Can Brief Alcohol Counseling Help People with Hepatitis C?

Results from a new study surprised Duke researchers

Published June 02, 2020 under Research News

Written by Mary Brophy Marcus

Alcohol counseling for hepatitis c patients

An image from a video used in the study to train medical providers on conducting brief alcohol counseling with hepatitis C patients. (Photo courtesy of Duke Liver Clinic via AddictionMedicineUpdates/sbirt/.org)

Any chronic illness can be challenging for doctors and their patients to manage from both a physical and mental health perspective, but when substance abuse is part of the mix, it becomes even more complicated.

That’s what fueled Duke hepatitis C researcher Andrew Muir and Duke Global Health Institute’s Rae Jean Proeschold-Bell, a psychologist and associate research professor of global health, to collaborate together on a study published in print this month (and online this past December) in Hepatology. Knowing that hepatitis C and alcohol use combined can increase a patient’s risk for liver damage, they were interested in developing a randomized controlled trial that looked at whether or not a clinic‐based alcohol intervention program helps people with the disease cut back on drinking. They were surprised by what they found.

Proeschold-Bell and Muir said they made some important discoveries that doctors at Duke’s Liver Clinic were able to immediately put into practice.

Liver clinics should consider implementing provider‐delivered counseling and tailored alcohol treatment referrals as part of standard of care.

Rae Jean Proeschold-Bell, psychologist and associate research professor of global health

Study details

For their study, Proeschold-Bell, Muir and colleagues followed 181 patients with hepatitis C who reported using alcohol. The patients, from three North Carolina liver centers — Duke, UNC and the Durham VA Medical Center — were randomly assigned to one of two groups:

• Medical provider‐delivered Screening, Brief Intervention, and Referral to Treatment (SBIRT), in which the liver provider reviews with patients their alcohol responses, and uses motivational interviewing and very brief counseling in hopes of getting the patient to accept a referral out for alcohol treatment.

• SBIRT plus six months of “integrated co‐located” alcohol therapy, meaning they received multiple sessions of alcohol counseling from a social worker in the liver clinic. 

In both groups, healthcare providers had undergone a couple of hours of training in order to deliver SBIRT.

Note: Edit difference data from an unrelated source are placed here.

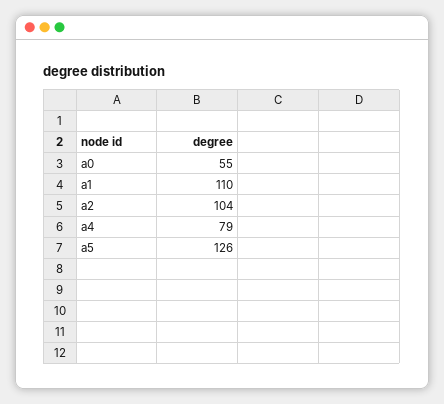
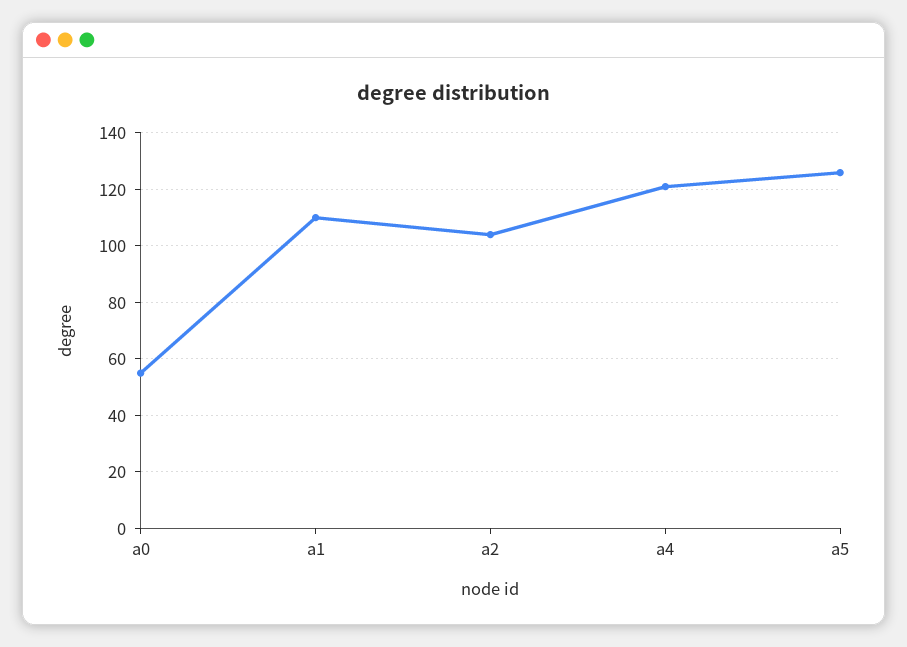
  {
    "a0": 55,
    "a1": 110,
    "a2": 104,
-   "a4": 79,
+   "a4": 120,
    "a5": 126
  }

For the group that received SBIRT alone, hepatitis C patients’ mean therapy hours — occurring through outside referrals — tallied 8.8 across six months. For those who underwent SBIRT and alcohol use counseling in the liver clinic, the mean therapy hours were 10.1. In both treatment arms, alcohol use was lower at 3, 6, and 12 months later. Alcohol use improvements were seen in the average grams of alcohol consumed per week, the number of heavy drinking days, and even the number of participants exhibiting full alcohol abstinence, the authors say.  

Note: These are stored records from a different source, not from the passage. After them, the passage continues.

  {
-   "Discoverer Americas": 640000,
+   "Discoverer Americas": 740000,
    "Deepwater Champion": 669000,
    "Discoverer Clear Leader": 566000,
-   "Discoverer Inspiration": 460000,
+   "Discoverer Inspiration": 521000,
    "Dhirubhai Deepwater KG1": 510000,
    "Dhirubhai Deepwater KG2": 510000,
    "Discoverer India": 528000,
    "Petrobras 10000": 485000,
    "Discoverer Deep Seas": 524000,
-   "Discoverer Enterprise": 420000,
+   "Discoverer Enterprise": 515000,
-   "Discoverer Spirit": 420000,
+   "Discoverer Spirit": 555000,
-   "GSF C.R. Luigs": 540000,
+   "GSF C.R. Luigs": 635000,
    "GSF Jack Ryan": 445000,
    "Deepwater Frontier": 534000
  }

“Many studies have shown that high rates of patients won’t follow through on alcohol treatment referrals, because they can’t afford it or just don’t feel comfortable going somewhere else. So that’s what we expected this time,” Proeschold-Bell says.

“What we found instead is that with provider-delivered counseling and referrals from our study team, patients got better, to the same degree as those who received multiple therapy sessions in-house,” she adds.

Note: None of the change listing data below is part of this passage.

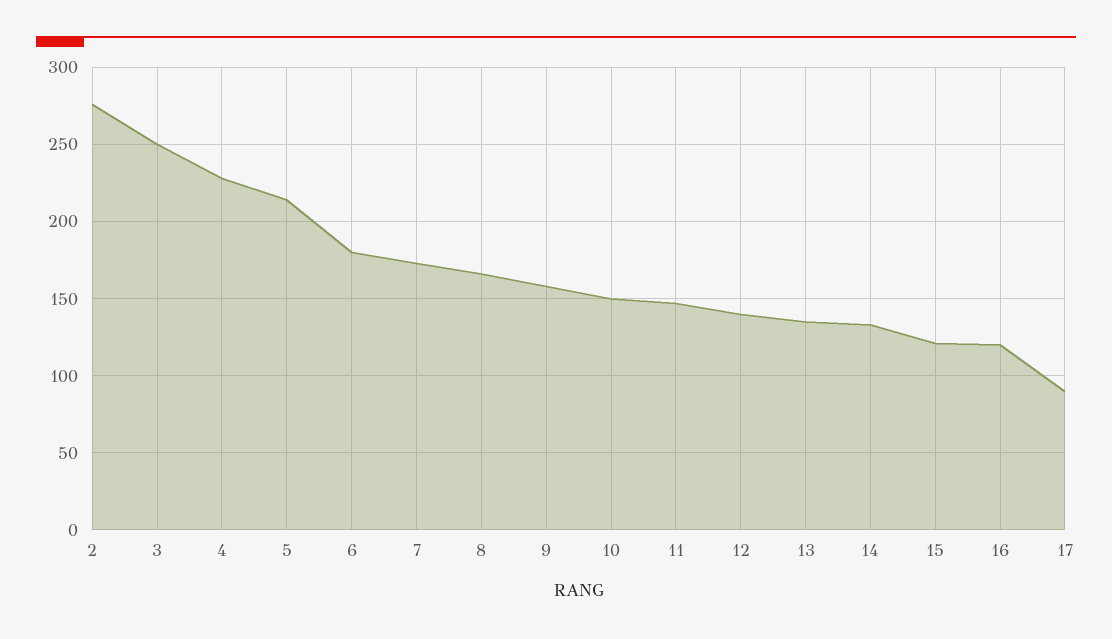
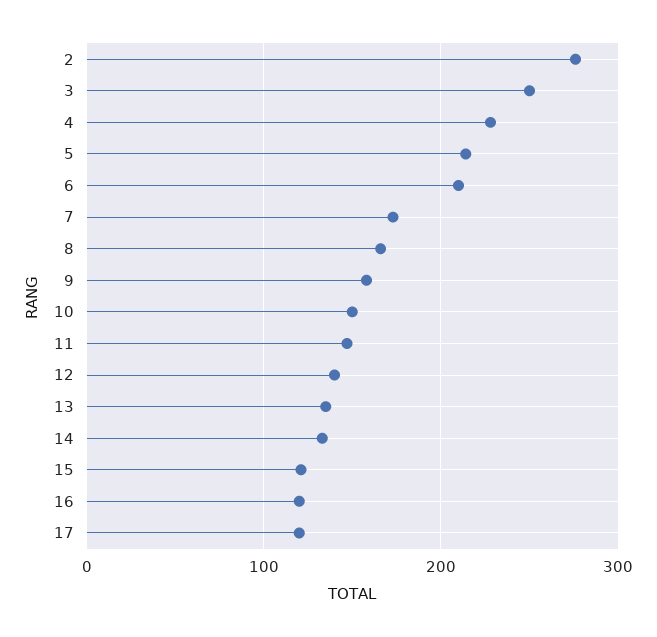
  {
    "2": 275,
    "3": 250,
    "4": 230,
    "5": 215,
-   "6": 180,
+   "6": 210,
    "7": 175,
    "8": 165,
    "9": 160,
    "10": 150,
    "11": 145,
    "12": 140,
    "13": 135,
    "14": 135,
    "15": 120,
    "16": 120,
-   "17": 90
+   "17": 120
  }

Duke Liver Clinic physicians took what was learned from the study and put it into practice right away, including offering hepatitis C patients counseling care within their clinics.

Putting study results into action

“Liver clinics should consider implementing provider‐delivered SBIRT and tailored alcohol treatment referrals as part of standard of care,” says Proeschold-Bell, adding that there is work to be done to figure out who would make the referrals out.

“Clinics would need to designate someone. Still, this approach is likely cheaper than hiring social workers,” she says.

Muir, professor of medicine and chief of the Division of Gastroenterology in the Department of Medicine at Duke University School of Medicine, says it gave providers tools that they found empowering to help their patients with substance use. 

“There were positives for the medical providers, too. We heard across liver clinics that the SBIRT strategy was really helpful,” Muir says.

There’s a lot of stigma for hepatitis C patients, even within the healthcare community, Muir points out. That impacts a patient’s behaviors and may keep them from seeking mental health counseling.

“But we as clinicians see that your mental health diagnoses — your anxiety around a diagnosis — impacts your experience and outcomes. Treating mental health disorders is a key part of any multidisciplinary care,” he says, adding that as hepatology providers, the study also helped them become more comfortable prescribing drugs for addiction.

“The other positive thing for me was working with psychologists. It was enjoyable to collaborate on research but also on clinical care. It’s rewarding. You feel like you’re growing in your own career. Through providing SBIRT and working with the on-staff social worker, many clinicians said they enjoyed caring more and came to see how the mental health component is involved. Those skills are in play every day in our clinic now in a way that they weren’t before the study,” Muir says.